┌─ DATA EXCERPTS
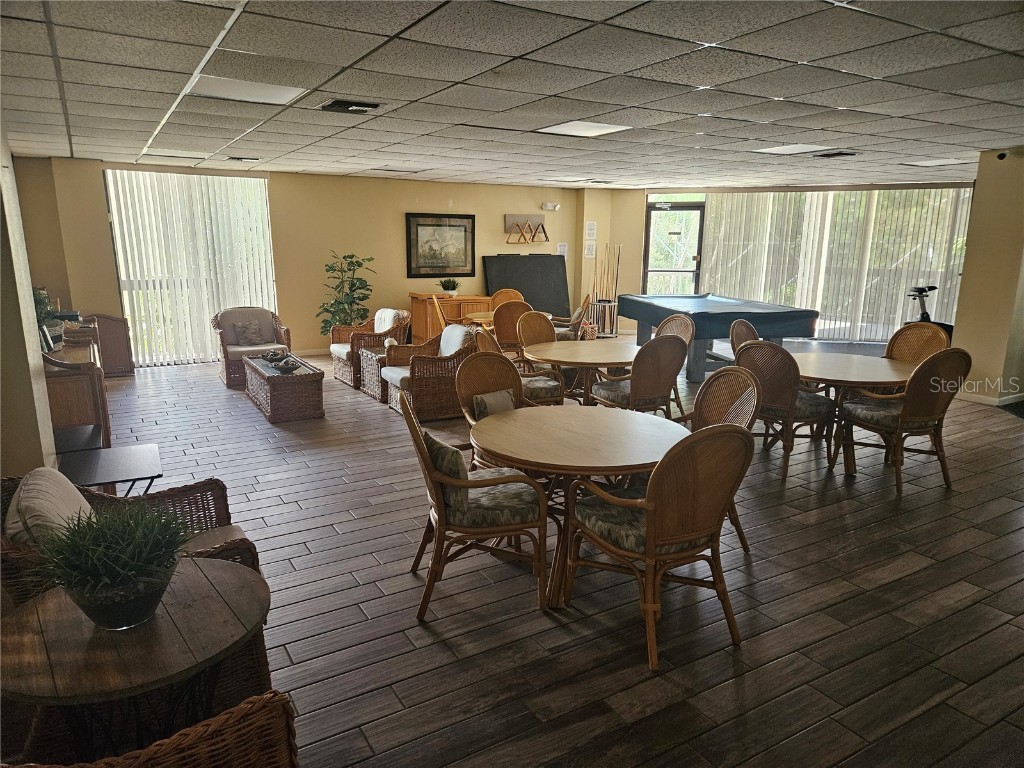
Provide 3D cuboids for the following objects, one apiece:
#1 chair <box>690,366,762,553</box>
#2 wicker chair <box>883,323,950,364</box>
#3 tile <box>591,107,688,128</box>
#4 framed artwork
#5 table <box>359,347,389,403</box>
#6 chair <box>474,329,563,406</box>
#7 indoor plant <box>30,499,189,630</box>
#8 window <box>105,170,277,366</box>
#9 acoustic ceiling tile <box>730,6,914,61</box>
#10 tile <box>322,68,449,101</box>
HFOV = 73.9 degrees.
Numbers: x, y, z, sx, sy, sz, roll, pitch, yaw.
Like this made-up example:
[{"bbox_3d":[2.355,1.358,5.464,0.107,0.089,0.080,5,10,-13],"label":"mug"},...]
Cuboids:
└─
→ **WORK REQUEST**
Retype every line of the data above word for word, leaving out the pictures.

→ **RESPONSE TO THE TASK**
Provide 3D cuboids for the following objects, one apiece:
#1 chair <box>690,366,762,553</box>
#2 wicker chair <box>883,323,950,364</box>
#3 tile <box>591,107,688,128</box>
#4 framed artwork
#5 table <box>359,347,389,403</box>
#6 chair <box>474,329,563,406</box>
#7 indoor plant <box>30,499,189,630</box>
#8 window <box>105,170,277,366</box>
#9 acoustic ceiling tile <box>730,6,914,61</box>
#10 tile <box>322,68,449,101</box>
HFOV = 73.9 degrees.
Numbers: x, y, z, sx, sy, sz, roll, pitch, yaw.
Like this made-up example:
[{"bbox_3d":[2.355,1.358,5.464,0.107,0.089,0.080,5,10,-13],"label":"mug"},...]
Cuboids:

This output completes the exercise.